Inasmuch as the most important modifications of this function are observed in connection with the cerebro-spinal system, a brief consideration of the subject is properly studied in this chapter. In Chapter IV. we learned that repose was as necessary as exercise to maintain muscular vigor. So after prolonged mental exertion, or in fact any effort which involves an expenditure of what is often called nerve-force, sleep becomes a necessity. The need of such a rest is self-evident, and the loss of it is a common cause of the impairment of health. While we are awake and active, the waste of the body exceeds the repair; but when asleep, the waste is diminished, and the cells are more actively rebuilding the structure for to-morrow's labor. The organic functions, such as are under the direct control of the sympathetic nervous system,--circulation, respiration, and digestion,--are diminished in activity during sleep. The pulsations of the heart and the respiratory movements are less frequent, and the circulation is slower. The bodily temperature is reduced, and the cerebral circulation is diminished. The eyes are turned upward and inward, and the pupils are contracted.
The senses do not all fall to sleep at once, but drop off successively: first the sight, then the smell, the taste, the hearing and lastly the touch. The sleep ended, they awake in an inverse order, touch, hearing, taste, smell, and sight.
289. The Amount of Sleep Required.

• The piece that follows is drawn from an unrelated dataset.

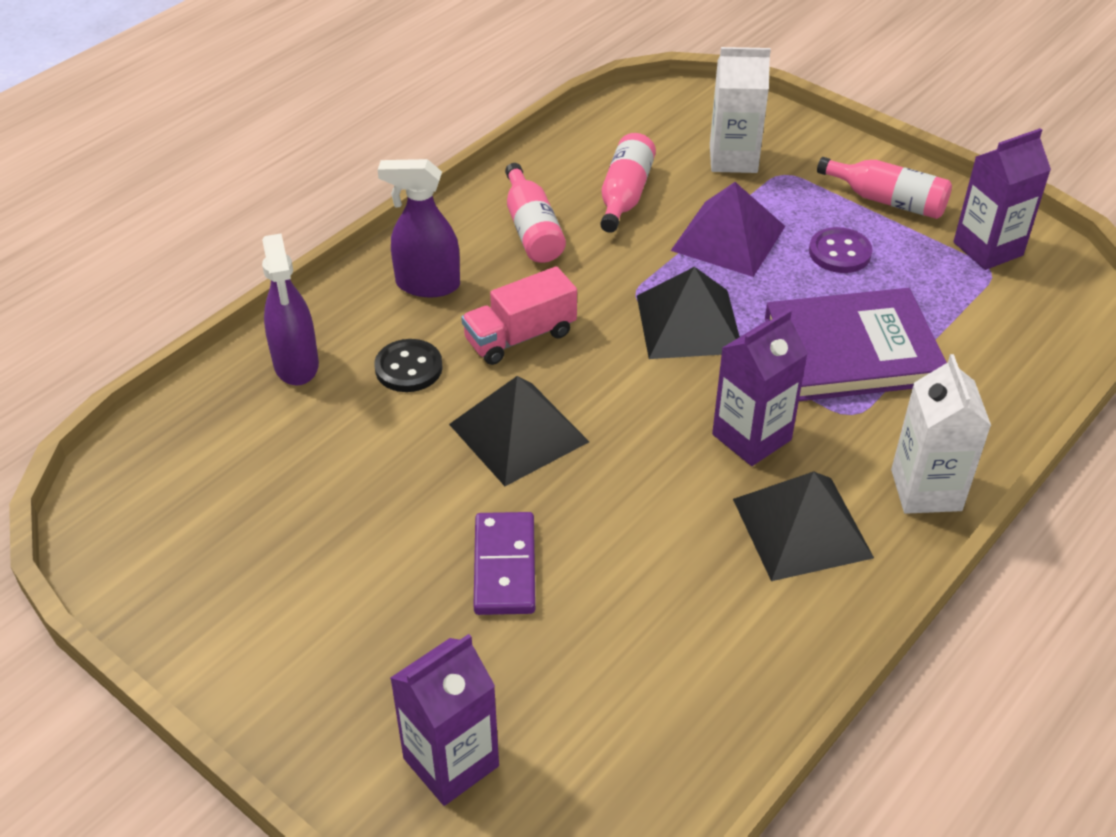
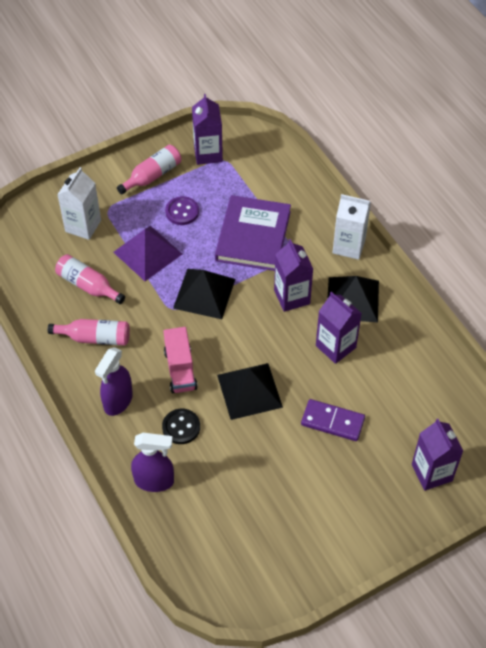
camera: 70 degrees left, 10 degrees up
none -> purple carton [316,292,362,364]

No precise rule can be laid down concerning the amount of sleep required. It varies with age, occupation, temperament, and climate to a certain extent. An infant whose main business it is to grow spends the greater part of its time in sound sleep.
Adults of average age who work hard with their hands or brain, under perfectly normal physiological conditions, usually require at least eight hours of sleep. Some need less, but few require more. Personal peculiarities, and perhaps habit to a great extent, exert a marked influence. Some of the greatest men, as Napoleon I., have been very sparing sleepers. Throughout his long and active life, Frederick the Great never slept more than five or six hours in the twenty-four. On the other hand, some of the busiest brain-workers who lived to old age, as William Cullen Bryant and Henry Ward Beecher, required and took care to secure at least eight or nine hours of sound sleep every night.
In old age, less sleep is usually required than in adult life, while the aged may pa.s.s much of their time in sleep. In fact, each person learns by experience how much sleep is necessary. There is no one thing which more unfits one for prolonged mental or physical effort than the loss of natural rest.
290. Practical Rules about Sleep. Children should not be played with boisterously just before the bedtime hour, nor their minds excited with weird goblin stories, or a long time may pa.s.s before the wide-open eyes and agitated nerves become composed to slumber. Disturbed or insufficient sleep is a potent factor towards producing a fretful, irritable child.
At all ages the last hour before sleep should, if possible, be spent quietly, to smooth the way towards sound and refreshing rest. The sleep induced by medicine is very often troubled and unsatisfactory. Medicines of this sort should not be taken except on the advice of a physician.
While a hearty meal should not usually be taken just before bedtime, it is not well to go to bed with a sense of positive faintness and hunger.
Rather, one should take a very light lunch of quite simple food as a support for the next eight hours.